• _Your instructions_
Rewrite every line of the listing below as a numbered list, skipping any blank lines and omitting the pictures.

• _Data section_
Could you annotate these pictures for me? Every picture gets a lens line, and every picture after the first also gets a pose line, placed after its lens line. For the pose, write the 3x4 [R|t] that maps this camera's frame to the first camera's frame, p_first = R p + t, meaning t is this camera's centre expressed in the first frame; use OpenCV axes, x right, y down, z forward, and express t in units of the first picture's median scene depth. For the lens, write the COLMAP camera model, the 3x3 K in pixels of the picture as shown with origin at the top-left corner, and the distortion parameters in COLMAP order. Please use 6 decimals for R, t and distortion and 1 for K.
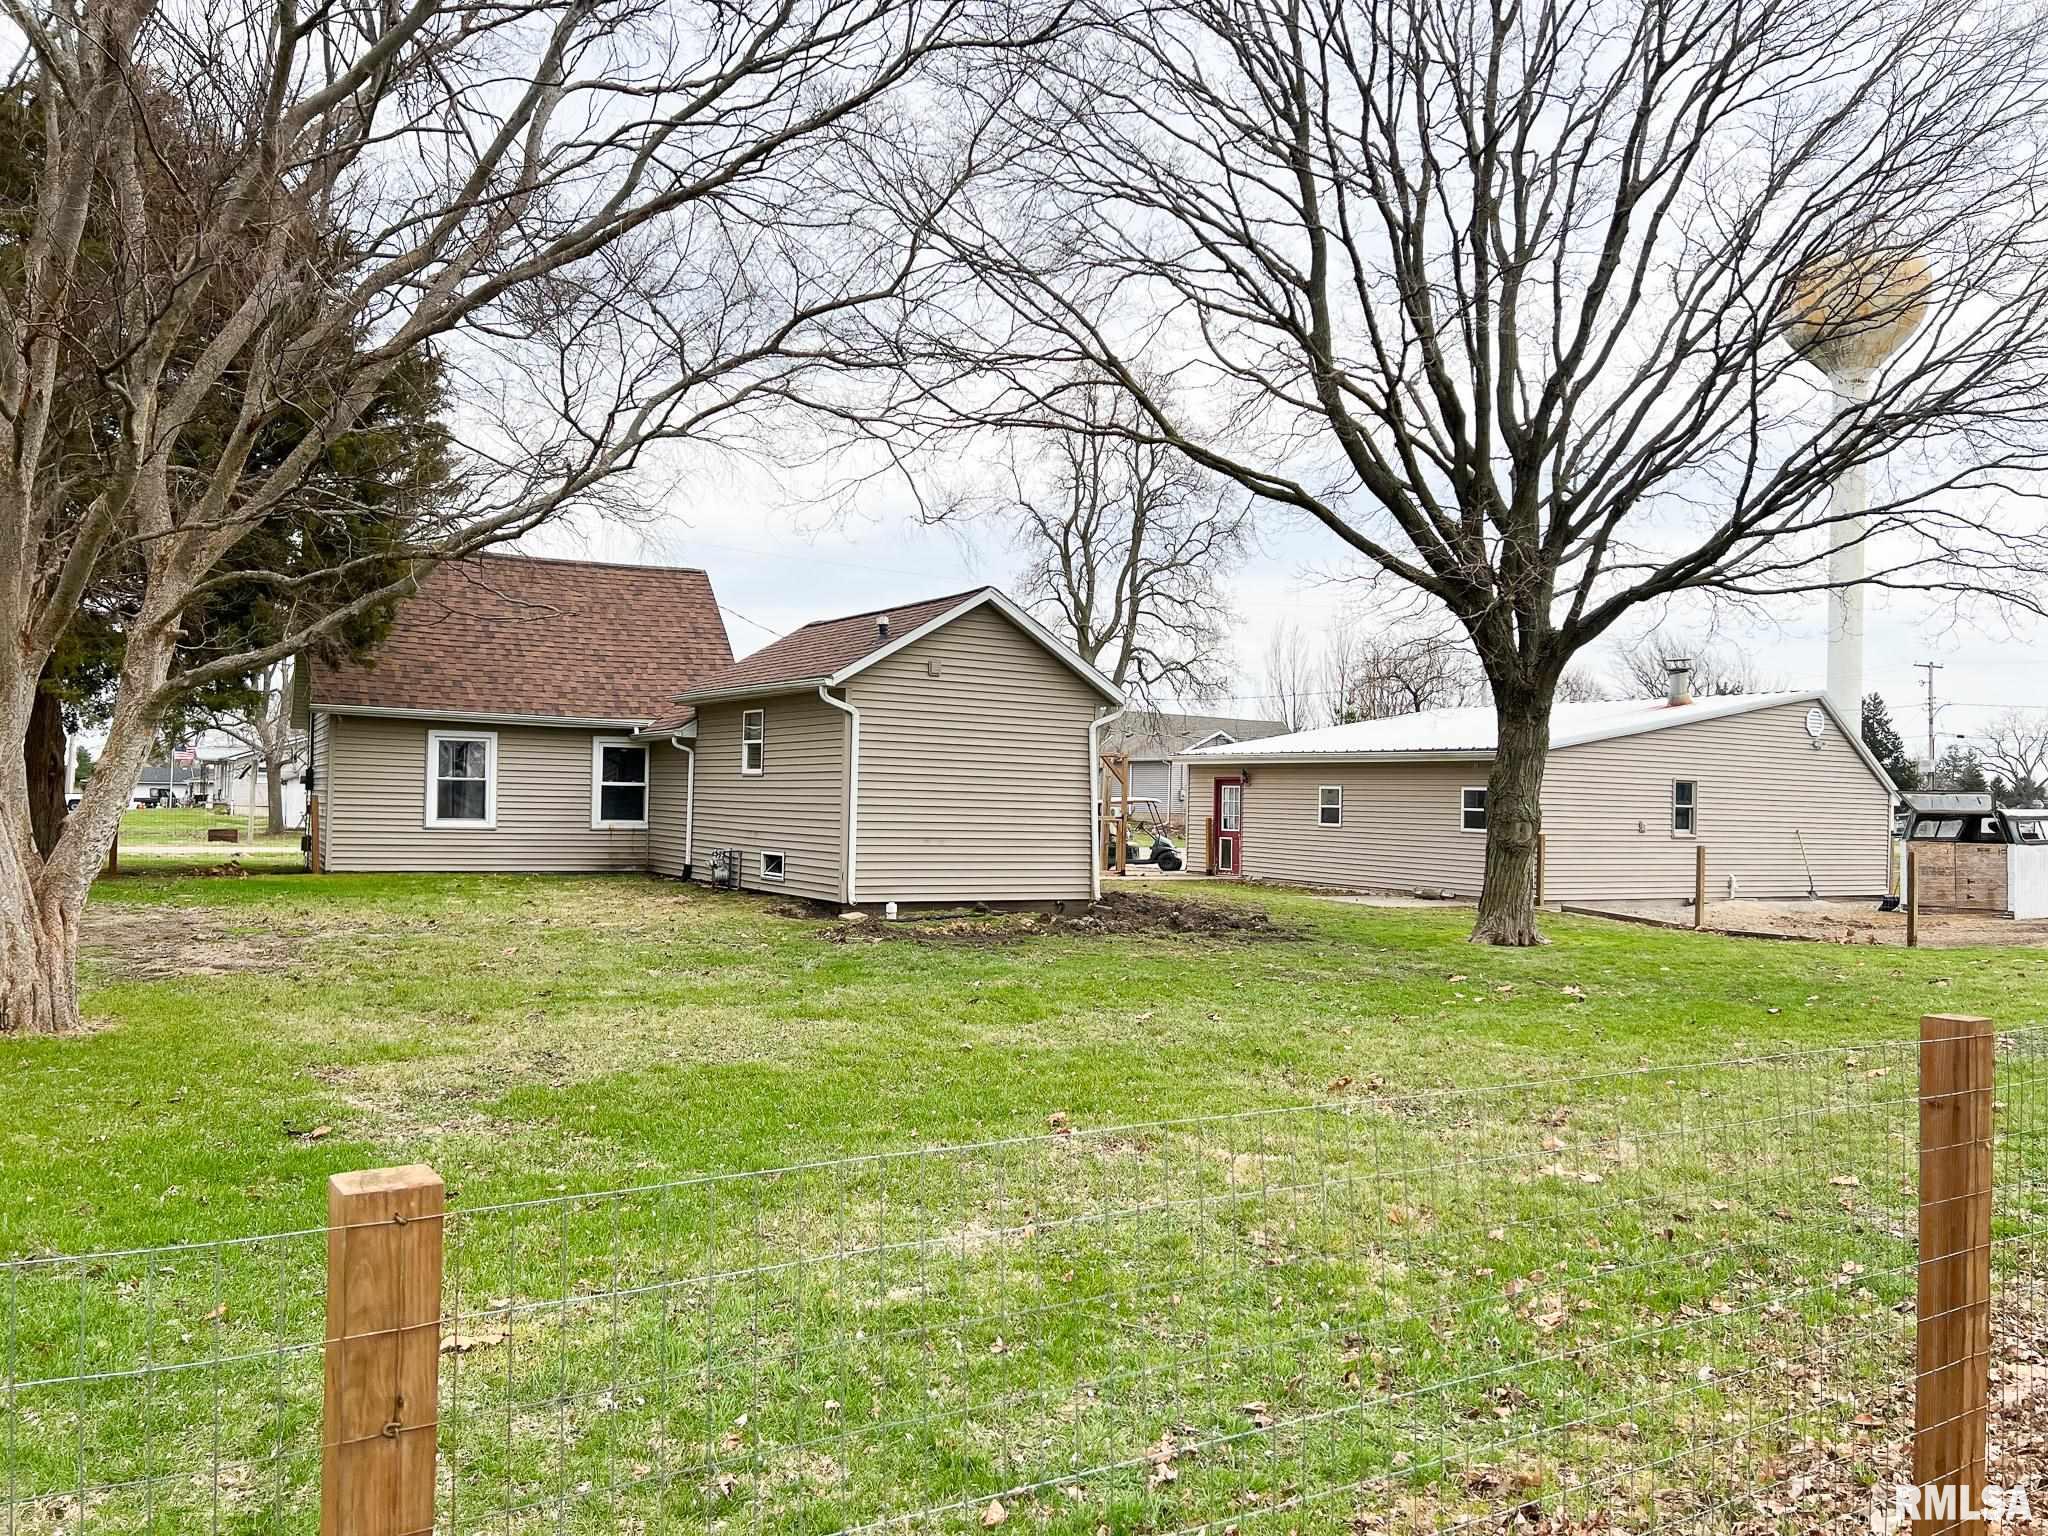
lens RADIAL K [[1598.8, 0, 1036.1], [0, 1598.8, 761.5], [0, 0, 1]] dist [0.074782, -0.090289]
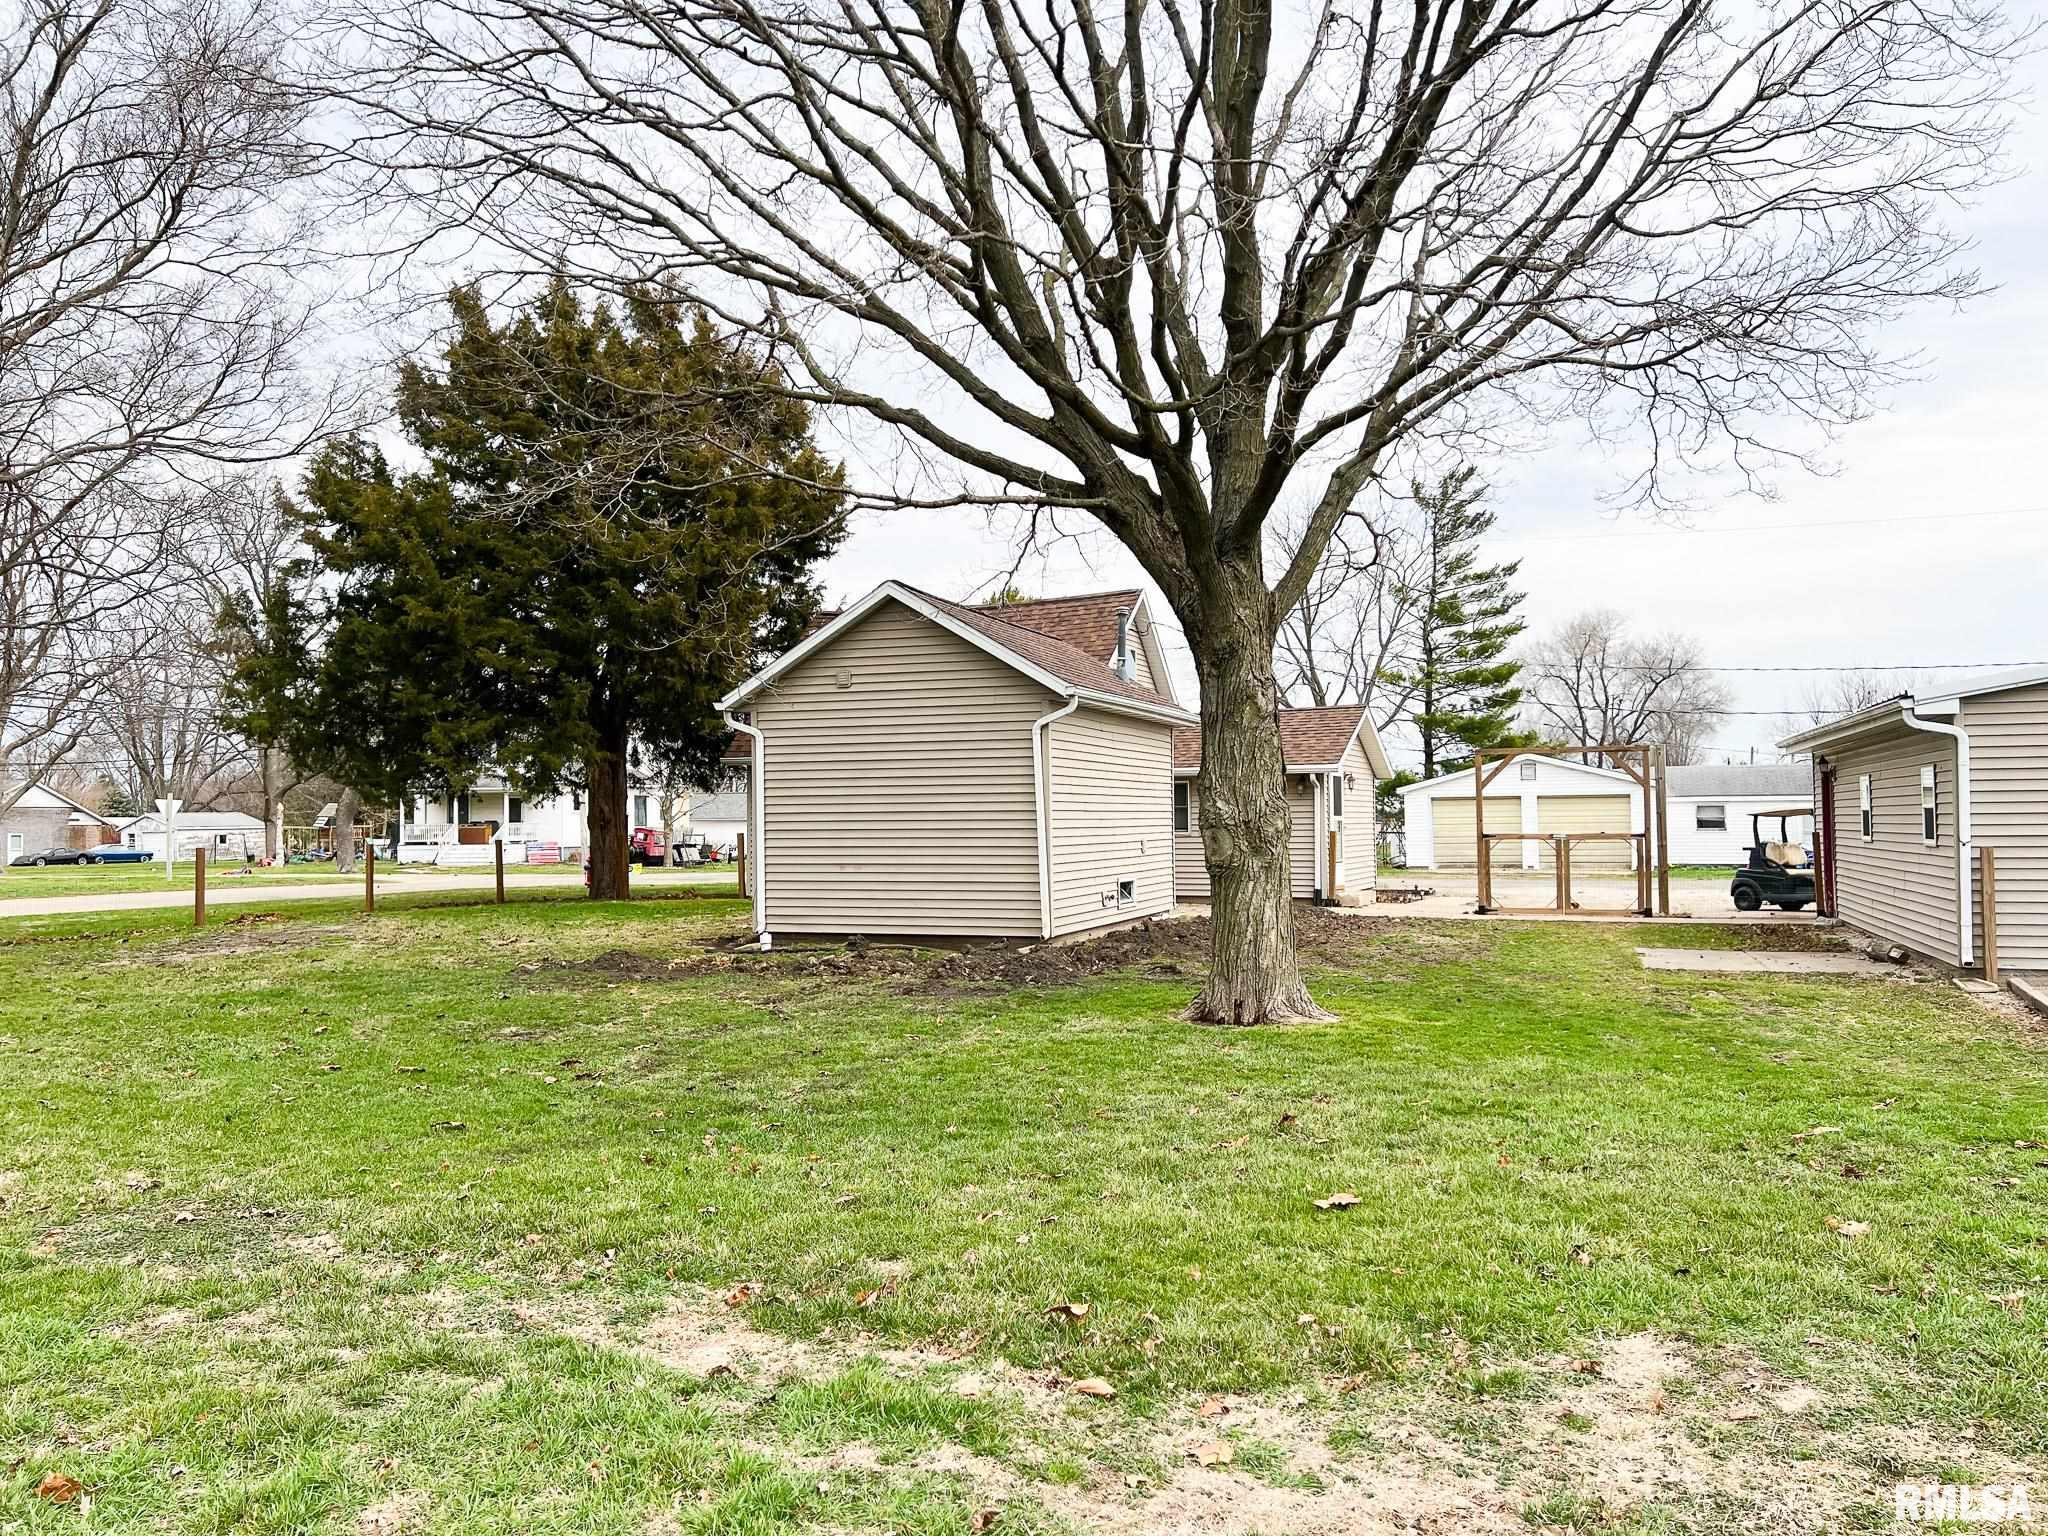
lens RADIAL K [[1598.8, 0, 1036.1], [0, 1598.8, 761.5], [0, 0, 1]] dist [0.074782, -0.090289]
pose [[0.640829, -0.053485, -0.765818, 0.677408], [0.041551, 0.998524, -0.034967, 0.025089], [0.766558, -0.009413, 0.642106, 0.471360]]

• _Output of the exercise_
1. Could you annotate these pictures for me? Every picture gets a lens line, and every picture after the first also gets a pose line, placed after its lens line. For the pose, write the 3x4 [R|t] that maps this camera's frame to the first camera's frame, p_first = R p + t, meaning t is this camera's centre expressed in the first frame; use OpenCV axes, x right, y down, z forward, and express t in units of the first picture's median scene depth. For the lens, write the COLMAP camera model, the 3x3 K in pixels of the picture as shown with origin at the top-left corner, and the distortion parameters in COLMAP order. Please use 6 decimals for R, t and distortion and 1 for K.
2. lens RADIAL K [[1598.8, 0, 1036.1], [0, 1598.8, 761.5], [0, 0, 1]] dist [0.074782, -0.090289]
3. lens RADIAL K [[1598.8, 0, 1036.1], [0, 1598.8, 761.5], [0, 0, 1]] dist [0.074782, -0.090289]
4. pose [[0.640829, -0.053485, -0.765818, 0.677408], [0.041551, 0.998524, -0.034967, 0.025089], [0.766558, -0.009413, 0.642106, 0.471360]]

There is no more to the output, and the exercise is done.